(Extracted records)

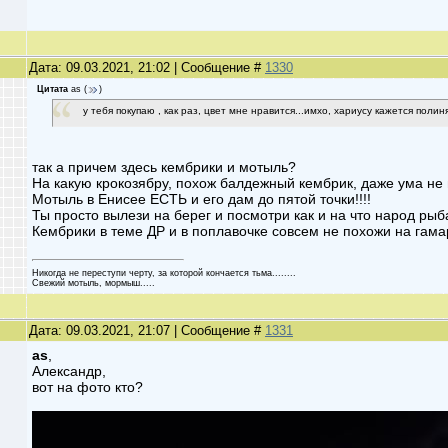
Дата: 09.03.2021, 21:02 | Сообщение #
1330
Цитата
as
(
)
у тебя покупаю , как раз, цвет мне нравится...имхо, хариусу кажется полин
так а причем здесь кембрики и мотыль?
На какую крокозябру, похож балдежный кембрик, даже ума не
Мотыль в Енисее ЕСТЬ и его дам до пятой точки!!!!
Ты просто вылези на берег и посмотри как и на что народ рыб
Кембрики в теме ДР и в поплавочке совсем не похожи на гамар
Никогда не переступи черту, за которой кончается тьма........
Cвежий мотыль, мормыш.....
Дата: 09.03.2021, 21:07 | Сообщение #
1331
as
,
Александр,
вот на фото кто?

EXERCISE GOAL –
Take the records above and transcribe them exactly, dropping every picture.

WRITTEN ANSWER –
Дата: 09.03.2021, 21:02 | Сообщение #
1330
Цитата
as
(
)
у тебя покупаю , как раз, цвет мне нравится...имхо, хариусу кажется полин
так а причем здесь кембрики и мотыль?
На какую крокозябру, похож балдежный кембрик, даже ума не
Мотыль в Енисее ЕСТЬ и его дам до пятой точки!!!!
Ты просто вылези на берег и посмотри как и на что народ рыб
Кембрики в теме ДР и в поплавочке совсем не похожи на гамар
Никогда не переступи черту, за которой кончается тьма........
Cвежий мотыль, мормыш.....
Дата: 09.03.2021, 21:07 | Сообщение #
1331
as
,
Александр,
вот на фото кто?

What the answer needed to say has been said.